Coca-Cola CEO James Quincey said the company was "disappointed in the outcome" of the Georgia legislation and vowed to support "federal legislation that protects voting access and addresses voter suppression across the country." Left-wing activists had threatened to boycott Coca-Cola, Delta, and other Georgia-based companies that didn't adequately "speak out against racism" by condemning the law. Home Depot, UPS, and the Atlanta Falcons released statements denouncing the law, as did an array of corporations headquartered outside the state.

JPMorgan Chase CEO Jamie Dimon said the financial giant opposed any "efforts that may prevent [employees] from being able to [vote]." Other corporations that issued statements condemning the Georgia law (implicitly or explicitly) include: American Express, BlackRock, Bank of America, Cisco, Citigroup, Facebook, Mercedes-Benz, Merck, Microsoft, and ViacomCBS.
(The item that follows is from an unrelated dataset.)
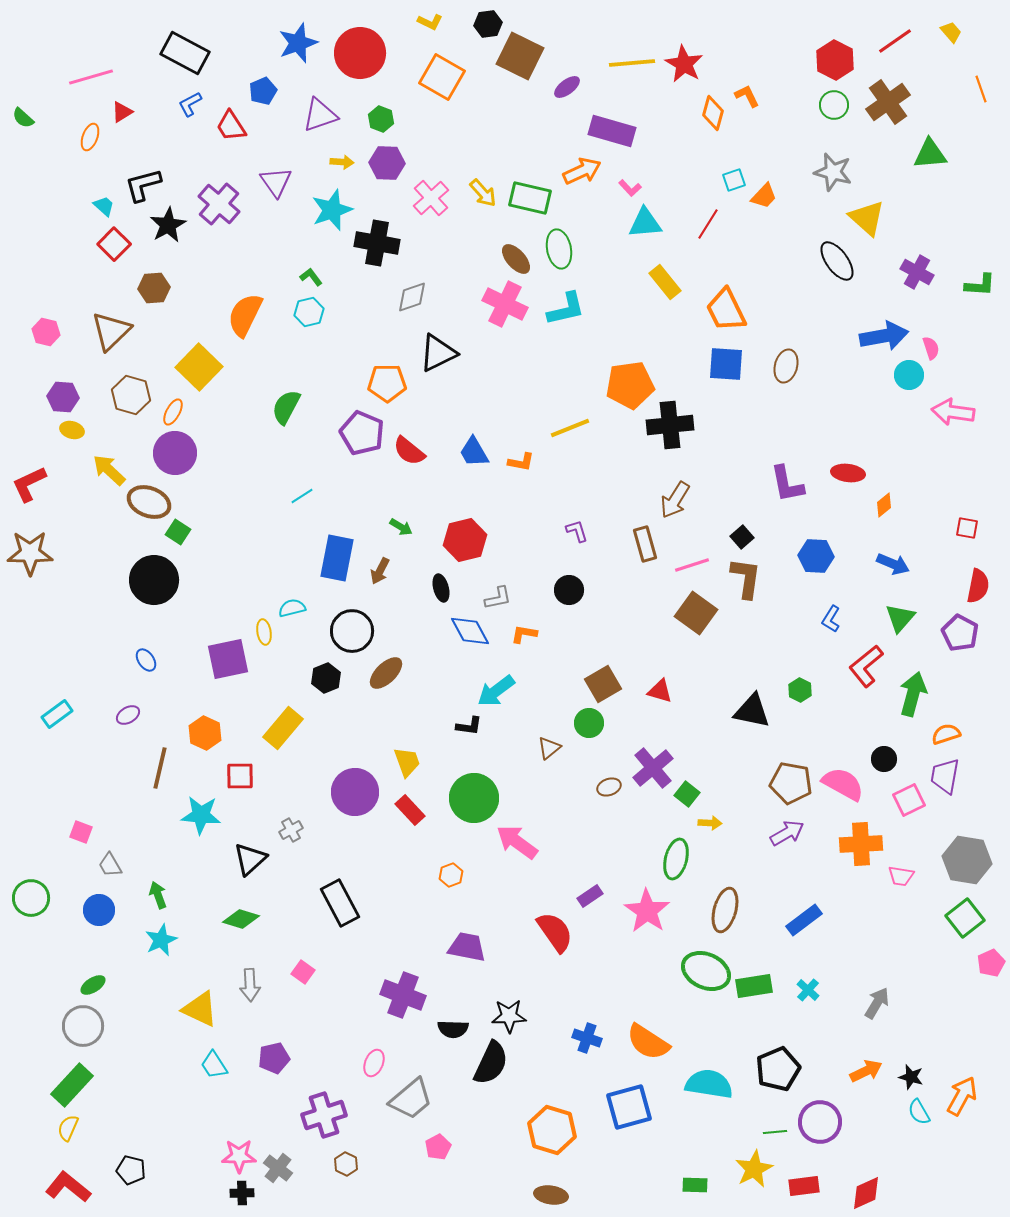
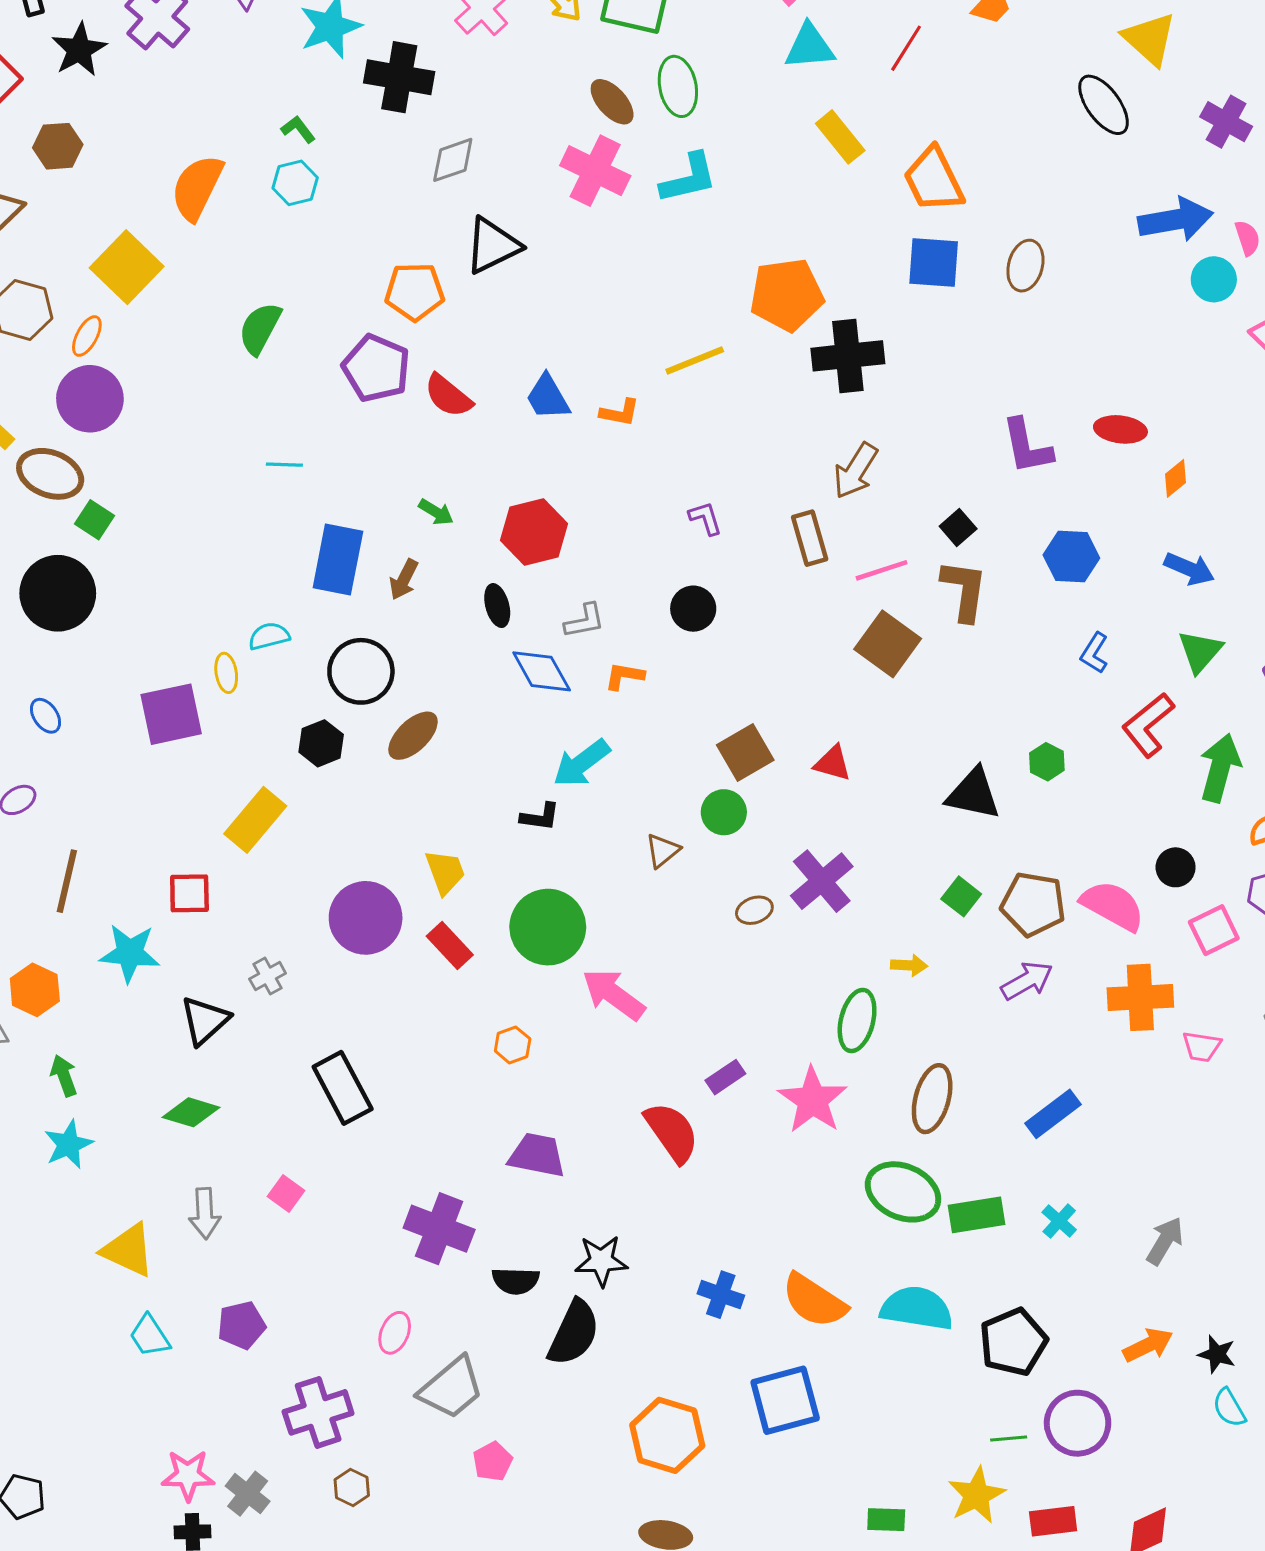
cyan line: (302, 496) -> (284, 465), turned 35
orange hexagon: (205, 733) -> (35, 990), moved
green square: (687, 794) -> (961, 896), moved
cyan semicircle: (709, 1084) -> (917, 1308), moved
Notwithstanding the outrage from corporate leaders, journalists, and other partisan Democrats, the so-called voter suppression law has repeatedly failed to curtail voter turnout in Georgia, especially among black voters. Abrams, the election-denying celebrity and candidate for governor, struggled to explain why the state has not seen a return to segregation-era levels of voter suppression. During the Georgia primary elections earlier this year, she boasted of "record turnout among communities of color, among Latino and Hispanic and black communities," despite accusing Republicans of "stealing the right to vote" from minorities.

"We know that increased turnout has nothing to do with suppression," Abrams said with a straight face.